• **Consigne**:
Poursuivez le texte source, qui commente une vidéo de concert minute par minute, à partir de la dernière phrase donnée.

• **Texte source**:
▬▬▬▬▬▬▬▬▬▬

À 5:34 on entend et voit très distinctement les strums (grattements sur sa guitare) de Nicolas, totalement arythmiques.

 
Des Fleurs pour Salinger :

Assez peu d'éléments live là-dessus. La grosse séquence basse rapide est un ajout studio.

1:04 : Entrée d'un overdub de guitare. On serait tenté de croire que c'est Stéphane, mais cela ne correspond ni à ce qu'on voit à l'image, ni à un son live. La preuve par ailleurs : à 3:15 il s'arrête, tape dans les mains, et on entend quand même la guitare.

À la toute fin, le micro tombe...


Canary Bay :

...C'est pour cela qu'on le voit cabossé.

3:00 : Nous sommes à la recherche d'un spécialiste en lecture labiale.

4:39 : "comme elles voulaient" à l'image, "quand elles voulaient" au son...

5:42 : Un moment assez commenté par ailleurs où Stéphane semble se plaindre, comme d'un problème de son. (tu m'étonnes)

6:15 : On entend les deux Nicolas au même volume.

6:28 : "vivaient" à l'image, "s'aimaient" au son.

▬▬▬▬▬▬▬▬▬▬

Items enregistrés
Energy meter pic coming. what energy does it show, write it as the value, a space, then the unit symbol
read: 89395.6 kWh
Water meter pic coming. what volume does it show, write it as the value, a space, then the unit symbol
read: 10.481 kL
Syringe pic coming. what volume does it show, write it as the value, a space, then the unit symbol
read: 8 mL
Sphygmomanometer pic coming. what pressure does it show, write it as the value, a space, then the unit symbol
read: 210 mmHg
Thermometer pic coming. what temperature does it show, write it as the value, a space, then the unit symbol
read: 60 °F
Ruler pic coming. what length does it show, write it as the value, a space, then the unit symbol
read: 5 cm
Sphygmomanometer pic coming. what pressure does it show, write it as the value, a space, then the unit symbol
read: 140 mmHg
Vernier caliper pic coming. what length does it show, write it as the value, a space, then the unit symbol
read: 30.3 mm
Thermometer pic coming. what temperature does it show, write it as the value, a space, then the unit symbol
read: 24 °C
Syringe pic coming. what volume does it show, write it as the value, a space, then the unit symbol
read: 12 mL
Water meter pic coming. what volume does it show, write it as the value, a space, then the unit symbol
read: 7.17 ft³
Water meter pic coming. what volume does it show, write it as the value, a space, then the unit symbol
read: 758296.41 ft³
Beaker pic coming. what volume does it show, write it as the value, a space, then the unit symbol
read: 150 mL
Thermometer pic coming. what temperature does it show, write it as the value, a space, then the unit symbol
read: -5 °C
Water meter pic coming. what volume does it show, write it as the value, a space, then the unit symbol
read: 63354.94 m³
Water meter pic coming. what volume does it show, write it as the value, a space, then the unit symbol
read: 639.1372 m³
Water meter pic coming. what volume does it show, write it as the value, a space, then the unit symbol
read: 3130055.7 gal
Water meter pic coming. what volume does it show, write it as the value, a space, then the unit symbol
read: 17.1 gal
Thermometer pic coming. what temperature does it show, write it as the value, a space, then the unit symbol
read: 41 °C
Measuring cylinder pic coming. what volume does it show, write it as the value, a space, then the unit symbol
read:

▬▬▬▬▬▬▬▬▬▬

• **Réponse**:
6:38 : Le Nicolas studio chante "bay !" et le Nicolas live chante "[baaaaaaayyyyyyyyyyyyyy !]"


Monte Cristo :

"C'est l'heure où..." : on entend bien les deux Nicolas.
 
Y avait-il une blague entre les jumeaux avec "les plus voyous" ? On voit Stéphane se montrer du pouce.


2:08 : Le "[oh !]" est live.

2:23 : "Où tu voulaiiiis !" : On voit Nicolas qui ne chante plus mais la voix continue de sonner.

"Monte Cristo"

3:07 : Nicolas repart trop tôt, les musiciens doivent se caler sur lui.

4:22 : "Chay chayyy" live, "Monte Cristooo" studio.

Le morceau se termine sur un fondu au noir.


Mes regrets/3e Sexe :

Pourquoi ce fondu ? Parce que "La sécheresse du Mékong". Nous vous rappelons que contrairement à ce qui est annoncé, le concert n'est pas intégral.

En piano/voix, la tambouille live/studio s'entend forcément moins.

0:52 : Le deuxième "à quoi bon" semble rajouté, on voit Nicolas baisser la tête.

0:59 : "[VIIIIIE]" on entend les deux Nicolas.

1:25 : Sa bouche ne prononce clairement pas "je dis des mots stupides". Une bafouille ? 

3:09 : "Des tenues charmantes" on entend deux "t"

4:07 : "Une fille au masculin"... Mais on voit clairement sur le film que les mots "au masculin" ne sont pas chantés.

5:36 : "Un garçon au féminin / [Vas-y à toi say]", deux sources vocales vraiment très différentes. Tout est live jusqu'à la fin du morceau... Et on entend parfaitement la différence de son, flagrante.


Tes Yeux Noirs :

Pourquoi de nouveau un fondu ? Ici nous n'avons pas la réponse...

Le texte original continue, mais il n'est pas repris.